# stevens model 200 (accutrigger job?)



## savageshooter92 (Jul 6, 2009)

i recently got a stevens model 200 chambered in .223 and mounted a cheap tasco varmit scope that i picked up for $80 from opticsplanet.com (the scope has been very dependable and far surpassed my expectations for how cheap it is) i have shot a couple hundred rounds through it now and i am very impressed! this gun can drive nails at 200 yards. i shoot 3.45 in groups at 350 yards with it.

anyways,
my question is can i buy an accutrigger for a savage 110 and drop it in my stevens?
:sniper:


----------



## ac700wildcat (Oct 30, 2006)

Nope, the accutrigger won't work on a Stevens 200 or any pre-accutrigger Savages. Your best bet is to have a gunsmith install an aftermarket trigger or do a trigger job on the original.


----------



## SDHandgunner (Jun 22, 2004)

From my understanding Rifle Basix and Sharp Shooters Supply both make replacement triggers for the Stevens Model 200 (as well as the pre accutrigger Savages) that will result is a great trigger.

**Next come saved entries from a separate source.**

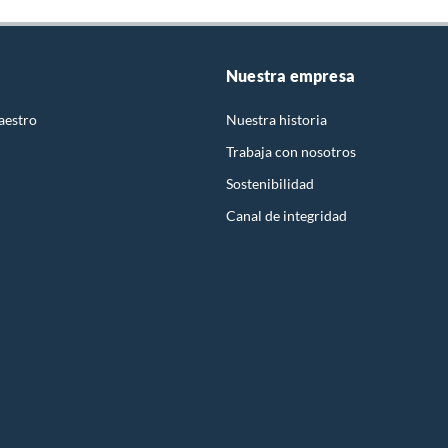
Nuestra empresa
aestro
Nuestra historia
Trabaja con nosotros
Sostenibilidad
Canal de integridad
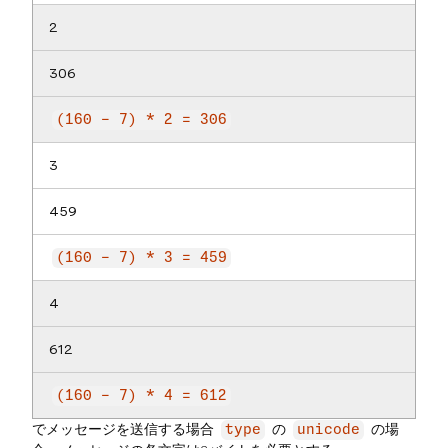
2
306
(160 - 7) * 2 = 306
3
459
(160 - 7) * 3 = 459
4
612
(160 - 7) * 4 = 612
でメッセージを送信する場合
の
の場
type
unicode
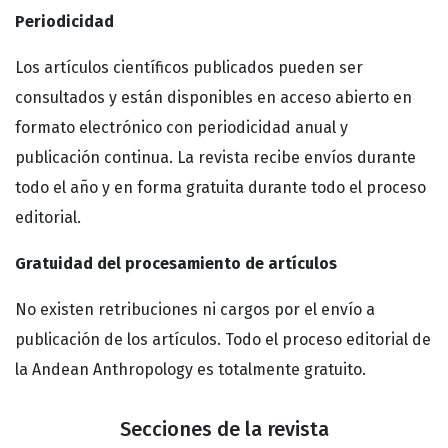
Periodicidad
Los artículos científicos publicados pueden ser
consultados y están disponibles en acceso abierto en
formato electrónico con periodicidad anual y
publicación continua. La revista recibe envíos durante
todo el año y en forma gratuita durante todo el proceso
editorial.
Gratuidad del procesamiento de artículos
No existen retribuciones ni cargos por el envío a
publicación de los artículos. Todo el proceso editorial de
la Andean Anthropology es totalmente gratuito.
Secciones de la revista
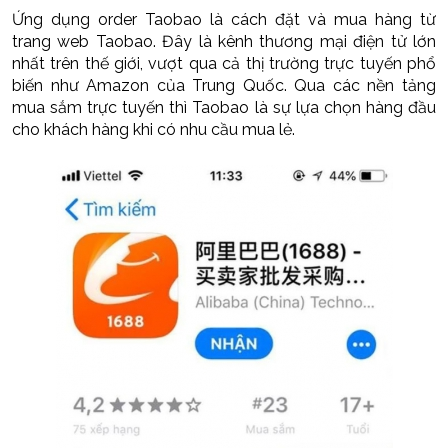
Ứng dụng order Taobao là cách đặt và mua hàng từ
trang web Taobao. Đây là kênh thương mại điện tử lớn
nhất trên thế giới, vượt qua cả thị trường trực tuyến phổ
biến như Amazon của Trung Quốc. Qua các nền tảng
mua sắm trực tuyến thì Taobao là sự lựa chọn hàng đầu
cho khách hàng khi có nhu cầu mua lẻ.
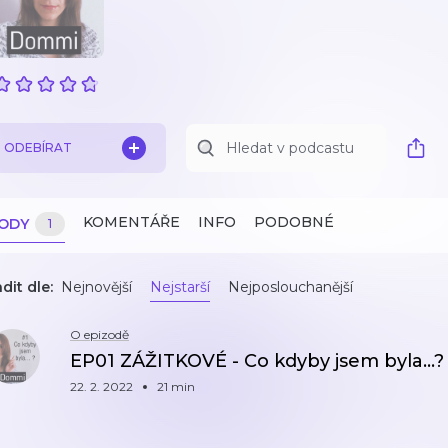
ODEBÍRAT
KOMENTÁŘE
INFO
PODOBNÉ
ZODY
1
dit dle:
Nejnovější
Nejstarší
Nejposlouchanější
O epizodě
EP01 ZÁŽITKOVÉ - Co kdyby jsem byla...?
22. 2. 2022
21 min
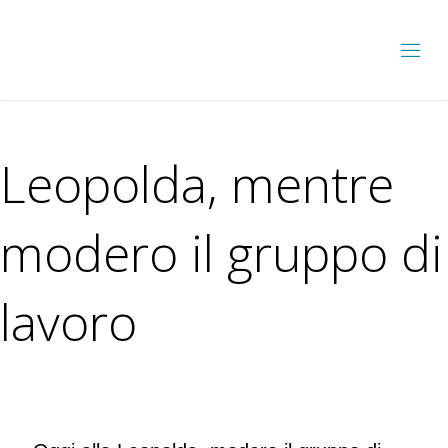
Leopolda, mentre
modero il gruppo di
lavoro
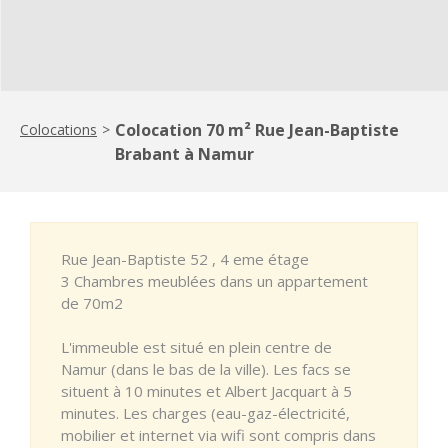
Colocation 70 m² Rue Jean-Baptiste
Colocations
>
Brabant à Namur
Rue Jean-Baptiste 52 , 4 eme étage
3 Chambres meublées dans un appartement
de 70m2
L'immeuble est situé en plein centre de
Namur (dans le bas de la ville). Les facs se
situent à 10 minutes et Albert Jacquart à 5
minutes. Les charges (eau-gaz-électricité,
mobilier et internet via wifi sont compris dans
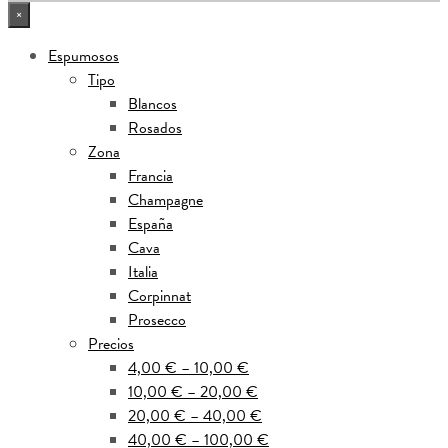
×
Espumosos
Tipo
Blancos
Rosados
Zona
Francia
Champagne
España
Cava
Italia
Corpinnat
Prosecco
Precios
4,00 € – 10,00 €
10,00 € – 20,00 €
20,00 € – 40,00 €
40,00 € – 100,00 €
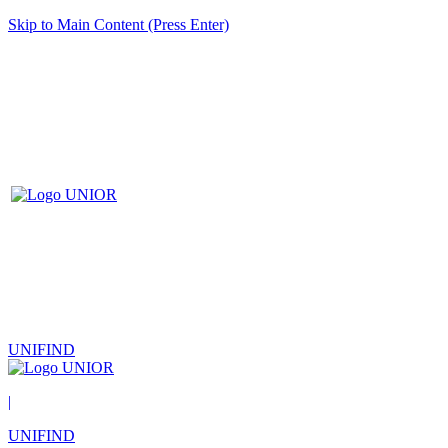
Skip to Main Content (Press Enter)
UNIFIND
|
UNIFIND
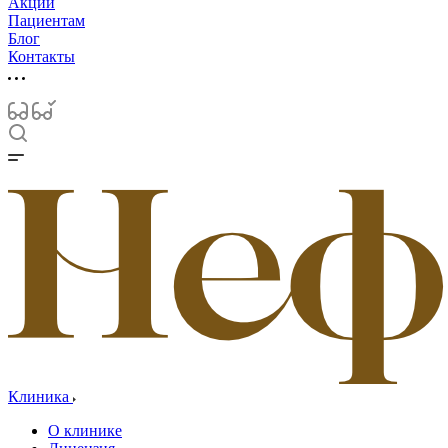
Акции
Пациентам
Блог
Контакты
Клиника
О клинике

On the Stevens Model 200 .223 I had I found instructions on the net and did my own trigger job. It was quite easy to do and the result was a nice and crisp 2 1/2 pound trigger.

Larry


----------



## savageshooter92 (Jul 6, 2009)

SDHandgunner said:


> From my understanding Rifle Basix and Sharp Shooters Supply both make replacement triggers for the Stevens Model 200 (as well as the pre accutrigger Savages) that will result is a great trigger.
> 
> On the Stevens Model 200 .223 I had I found instructions on the net and did my own trigger job. It was quite easy to do and the result was a nice and crisp 2 1/2 pound trigger.
> 
> Larry


thanks im checking it out right now.


----------



## Ron Gilmore (Jan 7, 2003)

Not sure where you are located, but Kurt at the Outdoorsman does great work on these guns. He did mine as well as a number of friends and it was very expensive.

Trigger on mine is 3lbs no creep and crisp!


----------